«Terrorisme administratif...»

JUSTICE • Le directeur d’une boutique rue de Chantepoulet risquait 60’000 francs d’amende pour des autocollants publicitaires sur sa vitrine. Il vient de gagner au tribunal.

  • Laurent Leisi, devant son commmerce, a dépensé 10’000 francs dans cette affaire. FRANCIS HALLER

    Laurent Leisi, devant son commmerce, a dépensé 10’000 francs dans cette affaire. FRANCIS HALLER

L’enseigne du «Régent», un commerce d’achat et de vente d’or et de bijoux, est installé depuis 1962 au numéro 2 rue de Chantepoulet, au rez-de-chaussée d’un immeuble sans cachet mais considéré comme «bâtiment maintenu» par un règlement du Conseil d’Etat. Laurent Leisi, directeur, gemmologue, conseiller municipal MCG à Genève, vient de gagner son procès contre le Service de l’espace public (Département de l’environnement urbain et de la sécurité) après plus de deux ans de combat.

Enseigne en question

A l’origine du conflit? La nécessité, pour Laurent Leisi, de rendre plus visible son enseigne, alors qu’une multinationale exerçant la même activité que lui, s’est installée à côté de sa boutique. En 2015, le Genevois fait appel à un designer pour lui concevoir sa pub. Des autocollants sont apposés sur la devanture. Mais il omet de demander l’autorisation nécessaire. Résultat? Un courrier du Service de l’espace public, en 2016, afin qu’il retourne un formulaire complété et signé, précisant qu’en cas de non-respect de la loi sur les procédés de réclame, il risque une contravention entre 100 et 60’000 francs du fait d’autocollants obstruant la vitrine.

Transport sur place du tribunal

L’avis de la Commission des monuments, de la nature et des sites (CMNS) est sollicité. Préavis défavorable. Le Service de l’espace public ordonne de retirer les autocollants litigieux. Laurent Leisi saisit la justice. Il perd son premier recours mais pas la guerre. Il dépose une nouvelle demande, modifie une partie des apposés publicitaires. S’ensuit un «combat juridique infernal». «C’est du terrorisme administratif et rien d’autre, il y a eu acharnement», affirme le commerçant à qui, le mois dernier, le tribunal de première instance a donné raison, après que les juges, greffier, représentants des services de la Ville et avocats aient effectué un «transport sur place», à l’automne 2017.

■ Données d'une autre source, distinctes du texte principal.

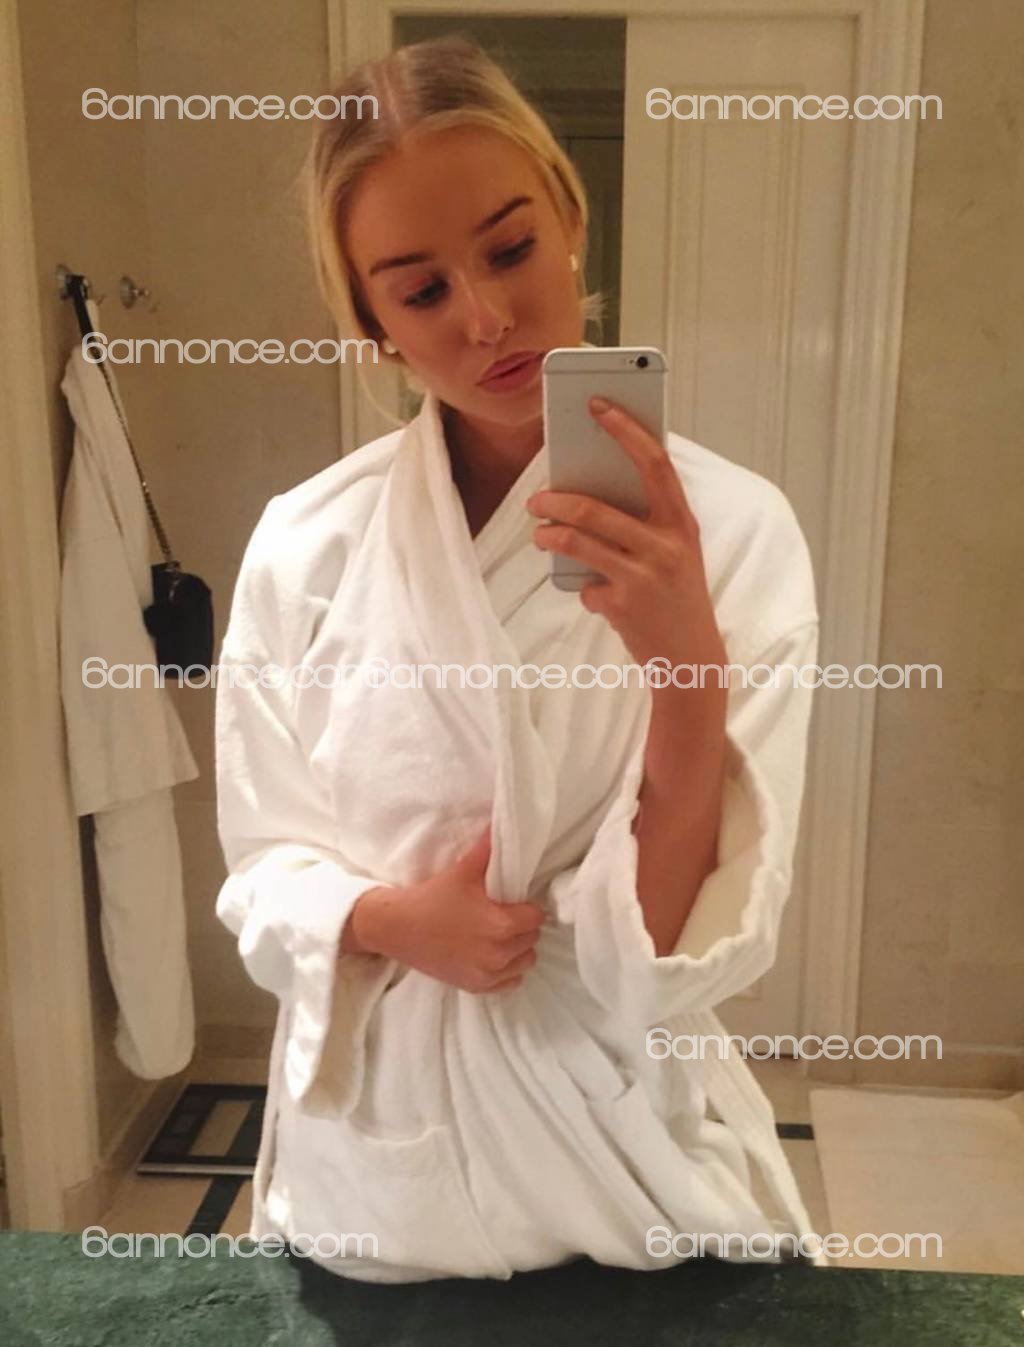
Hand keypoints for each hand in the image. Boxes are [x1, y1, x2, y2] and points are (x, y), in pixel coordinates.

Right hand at [342, 827, 545, 993]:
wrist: (397, 928)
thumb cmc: (432, 897)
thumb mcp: (463, 870)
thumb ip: (488, 849)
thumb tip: (503, 822)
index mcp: (500, 925)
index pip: (536, 917)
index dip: (526, 906)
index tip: (513, 901)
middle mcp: (498, 954)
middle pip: (531, 939)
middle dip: (522, 926)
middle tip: (503, 914)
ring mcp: (487, 974)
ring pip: (524, 961)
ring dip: (517, 949)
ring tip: (498, 934)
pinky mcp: (475, 987)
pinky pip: (510, 982)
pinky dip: (506, 970)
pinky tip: (492, 954)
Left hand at [526, 396, 726, 676]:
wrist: (692, 659)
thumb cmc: (677, 596)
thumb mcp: (676, 552)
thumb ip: (646, 522)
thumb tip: (590, 492)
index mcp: (682, 522)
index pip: (655, 463)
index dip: (625, 430)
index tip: (597, 405)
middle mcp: (667, 545)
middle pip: (597, 508)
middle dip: (556, 500)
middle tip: (536, 500)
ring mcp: (645, 576)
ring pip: (579, 543)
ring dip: (549, 537)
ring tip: (540, 536)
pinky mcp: (625, 605)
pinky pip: (586, 586)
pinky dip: (584, 589)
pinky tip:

Dans son jugement, le tribunal a considéré que la Ville n’avait tout simplement pas tenu compte du nouveau préavis, favorable celui-ci, de la Commission des monuments, de la nature et des sites. Membre de la Commission, Erica Deuber Ziegler, historienne de l’art, a été entendue comme témoin.

Daniel Meyer, l’avocat de Laurent Leisi, intervenu dans cette affaire avec Butrint Ajredini, précise: «J’ai déclaré que les procédés de réclame de mon client étaient bien plus esthétiques que ceux utilisés par les enseignes voisines.» Et d’ajouter: «Mon client estime que le Service de l’espace public n’a pas d’autres priorités que de dépenser l’argent du contribuable dans de longues procédures pour harceler des petits commerçants genevois.»

Réclamation

L’histoire n’est pas tout à fait terminée. Car si le directeur du «Régent» a remporté la partie, il a déboursé plus de 10’000 francs dans cette affaire et le tribunal ne lui a accordé que 1000 francs d’indemnité. Une lettre de réclamation est déjà partie.

"La ville n'est pas perdante!"

«Nous n’avons pas perdu ce procès, tient à souligner Antonio Pizzoferrato, directeur du Service de l’espace public au Département de l’environnement urbain et de la sécurité. En réalité, c’est parce que la Commission des monuments, de la nature et des sites est revenue sur son préavis négatif que cette enseigne a finalement obtenu l’autorisation d’apposer des autocollants sur la devanture de son magasin.» Antonio Pizzoferrato rappelle aussi que les divers contrôles s’effectuent particulièrement lors de changements d’affectation ou pour régulariser une situation non conforme. «Nous ne contrôlons en effet pas tous les commerces chaque fois qu’il y a une modification de réglementation», précise le directeur. Enfin, la Ville, qui ne s’estime pas perdante dans cette affaire, annonce vouloir réfléchir aux règlements des émoluments judiciaires.